**YOUR GOAL**. Give back the whole listing exactly as written, pictures excluded.

**DATA LISTING**.
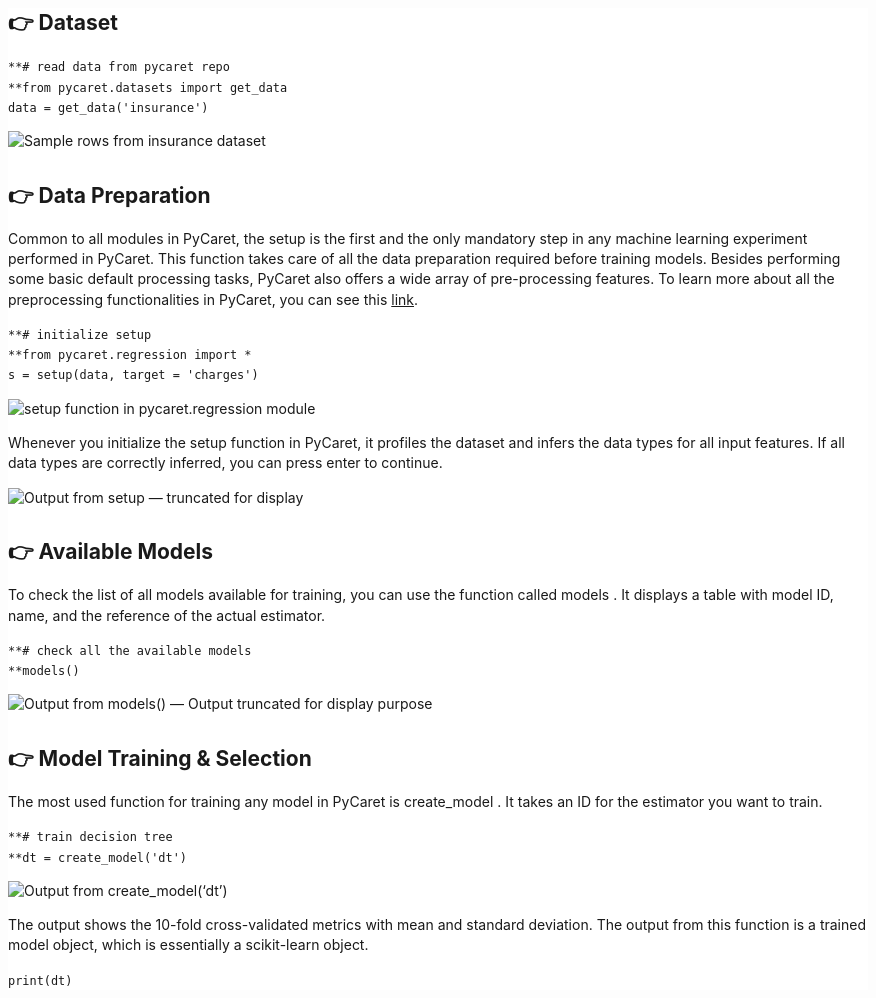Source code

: ## 👉 **Dataset**

    **# read data from pycaret repo
    **from pycaret.datasets import get_data
    data = get_data('insurance')

![Sample rows from insurance dataset](https://cdn-images-1.medium.com/max/2000/1*h4UQIEtUUmsP2ybJlsFKPA.png)

## 👉 **Data Preparation**

Common to all modules in PyCaret, the setup is the first and the only mandatory step in any machine learning experiment performed in PyCaret. This function takes care of all the data preparation required before training models. Besides performing some basic default processing tasks, PyCaret also offers a wide array of pre-processing features. To learn more about all the preprocessing functionalities in PyCaret, you can see this [link](https://pycaret.org/preprocessing/).

    **# initialize setup
    **from pycaret.regression import *
    s = setup(data, target = 'charges')

![setup function in pycaret.regression module](https://cdn-images-1.medium.com/max/2736/1*s5bhY1IN1jOM11JDuwFaZw.png)

Whenever you initialize the setup function in PyCaret, it profiles the dataset and infers the data types for all input features. If all data types are correctly inferred, you can press enter to continue.

![Output from setup — truncated for display](https://cdn-images-1.medium.com/max/2000/1*Y9kIg0BfRfzG1WdZm6MnbQ.png)

## 👉 Available Models

To check the list of all models available for training, you can use the function called models . It displays a table with model ID, name, and the reference of the actual estimator.

    **# check all the available models
    **models()

![Output from models() — Output truncated for display purpose](https://cdn-images-1.medium.com/max/2000/1*JVVVA2aUyVBJ9SyQjEC13A.png)

## 👉 Model Training & Selection

The most used function for training any model in PyCaret is create_model . It takes an ID for the estimator you want to train.

    **# train decision tree
    **dt = create_model('dt')

![Output from create_model(‘dt’)](https://cdn-images-1.medium.com/max/2000/1*-txdluhP3Jl27ZUvoMzdow.png)

The output shows the 10-fold cross-validated metrics with mean and standard deviation. The output from this function is a trained model object, which is essentially a scikit-learn object.

    print(dt)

**YOUR RESPONSE**.
Source code

: ## 👉 **Dataset**

    **# read data from pycaret repo
    **from pycaret.datasets import get_data
    data = get_data('insurance')

![Sample rows from insurance dataset](https://cdn-images-1.medium.com/max/2000/1*h4UQIEtUUmsP2ybJlsFKPA.png)

## 👉 **Data Preparation**

Common to all modules in PyCaret, the setup is the first and the only mandatory step in any machine learning experiment performed in PyCaret. This function takes care of all the data preparation required before training models. Besides performing some basic default processing tasks, PyCaret also offers a wide array of pre-processing features. To learn more about all the preprocessing functionalities in PyCaret, you can see this [link](https://pycaret.org/preprocessing/).

    **# initialize setup
    **from pycaret.regression import *
    s = setup(data, target = 'charges')

![setup function in pycaret.regression module](https://cdn-images-1.medium.com/max/2736/1*s5bhY1IN1jOM11JDuwFaZw.png)

Whenever you initialize the setup function in PyCaret, it profiles the dataset and infers the data types for all input features. If all data types are correctly inferred, you can press enter to continue.

![Output from setup — truncated for display](https://cdn-images-1.medium.com/max/2000/1*Y9kIg0BfRfzG1WdZm6MnbQ.png)

## 👉 Available Models

To check the list of all models available for training, you can use the function called models . It displays a table with model ID, name, and the reference of the actual estimator.

    **# check all the available models
    **models()

![Output from models() — Output truncated for display purpose](https://cdn-images-1.medium.com/max/2000/1*JVVVA2aUyVBJ9SyQjEC13A.png)

## 👉 Model Training & Selection

The most used function for training any model in PyCaret is create_model . It takes an ID for the estimator you want to train.

    **# train decision tree
    **dt = create_model('dt')

![Output from create_model(‘dt’)](https://cdn-images-1.medium.com/max/2000/1*-txdluhP3Jl27ZUvoMzdow.png)

The output shows the 10-fold cross-validated metrics with mean and standard deviation. The output from this function is a trained model object, which is essentially a scikit-learn object.

    print(dt)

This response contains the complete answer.